=== Section Start ===

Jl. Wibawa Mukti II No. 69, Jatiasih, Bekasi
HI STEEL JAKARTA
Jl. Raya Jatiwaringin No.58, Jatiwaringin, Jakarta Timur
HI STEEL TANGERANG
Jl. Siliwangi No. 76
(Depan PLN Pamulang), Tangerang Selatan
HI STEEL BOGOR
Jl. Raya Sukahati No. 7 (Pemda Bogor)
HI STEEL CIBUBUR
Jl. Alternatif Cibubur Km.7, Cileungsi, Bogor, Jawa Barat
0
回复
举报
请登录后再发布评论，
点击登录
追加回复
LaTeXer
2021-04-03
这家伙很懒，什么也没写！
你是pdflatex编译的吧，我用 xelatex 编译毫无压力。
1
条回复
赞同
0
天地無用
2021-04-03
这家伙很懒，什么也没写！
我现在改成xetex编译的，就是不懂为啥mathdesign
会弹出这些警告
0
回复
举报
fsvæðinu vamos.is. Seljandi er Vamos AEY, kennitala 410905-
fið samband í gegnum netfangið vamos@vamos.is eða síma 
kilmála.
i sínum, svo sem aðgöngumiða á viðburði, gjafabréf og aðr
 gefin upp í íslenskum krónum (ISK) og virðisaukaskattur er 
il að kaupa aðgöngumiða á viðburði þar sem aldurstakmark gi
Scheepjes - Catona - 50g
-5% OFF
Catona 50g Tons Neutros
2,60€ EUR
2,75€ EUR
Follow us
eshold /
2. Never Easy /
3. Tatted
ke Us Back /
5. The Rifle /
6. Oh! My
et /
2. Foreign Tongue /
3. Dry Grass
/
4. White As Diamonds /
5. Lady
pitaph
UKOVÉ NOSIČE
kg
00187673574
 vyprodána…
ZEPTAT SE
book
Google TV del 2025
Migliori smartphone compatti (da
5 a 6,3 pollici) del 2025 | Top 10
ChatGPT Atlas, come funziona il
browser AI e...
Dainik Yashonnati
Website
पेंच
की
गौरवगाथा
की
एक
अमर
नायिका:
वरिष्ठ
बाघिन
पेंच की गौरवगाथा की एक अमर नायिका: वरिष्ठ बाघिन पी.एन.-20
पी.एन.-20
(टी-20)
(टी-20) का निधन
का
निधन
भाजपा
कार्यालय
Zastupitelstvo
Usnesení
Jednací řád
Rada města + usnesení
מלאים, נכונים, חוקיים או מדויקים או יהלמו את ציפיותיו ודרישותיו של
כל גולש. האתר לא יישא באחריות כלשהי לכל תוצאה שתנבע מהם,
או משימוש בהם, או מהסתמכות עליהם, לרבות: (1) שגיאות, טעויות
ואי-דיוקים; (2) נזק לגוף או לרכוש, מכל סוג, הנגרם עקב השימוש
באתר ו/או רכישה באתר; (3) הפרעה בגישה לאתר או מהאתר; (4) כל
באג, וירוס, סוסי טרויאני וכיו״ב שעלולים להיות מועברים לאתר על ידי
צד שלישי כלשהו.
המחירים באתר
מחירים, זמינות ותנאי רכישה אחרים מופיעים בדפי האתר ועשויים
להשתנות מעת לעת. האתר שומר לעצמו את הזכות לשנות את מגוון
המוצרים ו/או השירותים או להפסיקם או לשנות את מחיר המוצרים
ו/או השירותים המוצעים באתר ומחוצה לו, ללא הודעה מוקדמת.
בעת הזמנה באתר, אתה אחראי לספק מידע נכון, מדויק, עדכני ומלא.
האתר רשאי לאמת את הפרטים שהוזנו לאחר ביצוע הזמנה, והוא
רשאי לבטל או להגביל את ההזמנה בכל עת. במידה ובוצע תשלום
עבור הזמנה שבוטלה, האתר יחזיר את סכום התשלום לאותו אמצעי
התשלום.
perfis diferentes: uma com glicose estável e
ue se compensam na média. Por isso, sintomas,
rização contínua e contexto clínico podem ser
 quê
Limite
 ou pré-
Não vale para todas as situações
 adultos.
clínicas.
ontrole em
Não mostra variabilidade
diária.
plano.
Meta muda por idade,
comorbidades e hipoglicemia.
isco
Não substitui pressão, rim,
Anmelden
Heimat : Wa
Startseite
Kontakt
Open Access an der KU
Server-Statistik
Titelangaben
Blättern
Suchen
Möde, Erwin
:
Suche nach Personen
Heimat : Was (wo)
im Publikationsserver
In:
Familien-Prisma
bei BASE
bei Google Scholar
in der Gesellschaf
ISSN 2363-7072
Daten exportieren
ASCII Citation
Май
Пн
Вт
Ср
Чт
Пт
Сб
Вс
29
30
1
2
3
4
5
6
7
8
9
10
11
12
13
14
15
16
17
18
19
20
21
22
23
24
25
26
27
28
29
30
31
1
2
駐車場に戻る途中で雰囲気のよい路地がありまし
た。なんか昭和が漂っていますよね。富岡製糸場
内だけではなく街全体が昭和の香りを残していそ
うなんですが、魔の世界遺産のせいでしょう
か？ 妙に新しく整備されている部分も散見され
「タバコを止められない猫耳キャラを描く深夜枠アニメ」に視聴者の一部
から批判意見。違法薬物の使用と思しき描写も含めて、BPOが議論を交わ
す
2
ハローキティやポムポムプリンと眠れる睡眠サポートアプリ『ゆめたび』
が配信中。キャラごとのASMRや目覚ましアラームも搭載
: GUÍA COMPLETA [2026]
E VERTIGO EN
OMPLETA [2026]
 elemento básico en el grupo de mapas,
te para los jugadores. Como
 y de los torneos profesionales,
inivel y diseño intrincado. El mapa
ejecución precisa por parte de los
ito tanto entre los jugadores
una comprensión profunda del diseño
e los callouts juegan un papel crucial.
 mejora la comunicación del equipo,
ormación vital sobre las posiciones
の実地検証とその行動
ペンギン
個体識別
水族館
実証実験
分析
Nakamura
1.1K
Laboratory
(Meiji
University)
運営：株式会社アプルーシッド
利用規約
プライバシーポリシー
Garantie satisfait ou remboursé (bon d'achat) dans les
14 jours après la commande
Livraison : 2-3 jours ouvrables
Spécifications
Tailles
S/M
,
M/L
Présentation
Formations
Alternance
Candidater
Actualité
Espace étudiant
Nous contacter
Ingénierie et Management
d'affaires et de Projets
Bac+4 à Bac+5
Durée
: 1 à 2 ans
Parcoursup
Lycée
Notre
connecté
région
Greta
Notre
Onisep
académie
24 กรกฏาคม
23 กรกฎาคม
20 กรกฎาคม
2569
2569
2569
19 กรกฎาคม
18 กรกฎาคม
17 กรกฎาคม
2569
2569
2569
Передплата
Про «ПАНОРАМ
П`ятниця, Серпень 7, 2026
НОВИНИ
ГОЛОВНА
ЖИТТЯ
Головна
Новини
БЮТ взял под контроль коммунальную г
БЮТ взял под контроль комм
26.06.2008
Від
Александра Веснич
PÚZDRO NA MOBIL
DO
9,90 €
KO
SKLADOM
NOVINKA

=== Section End ===

## WHAT YOU HAVE TO DO
Total the lines in the records above that contain the string "контроль". Write only that total.

## EXPECTED ANSWER
2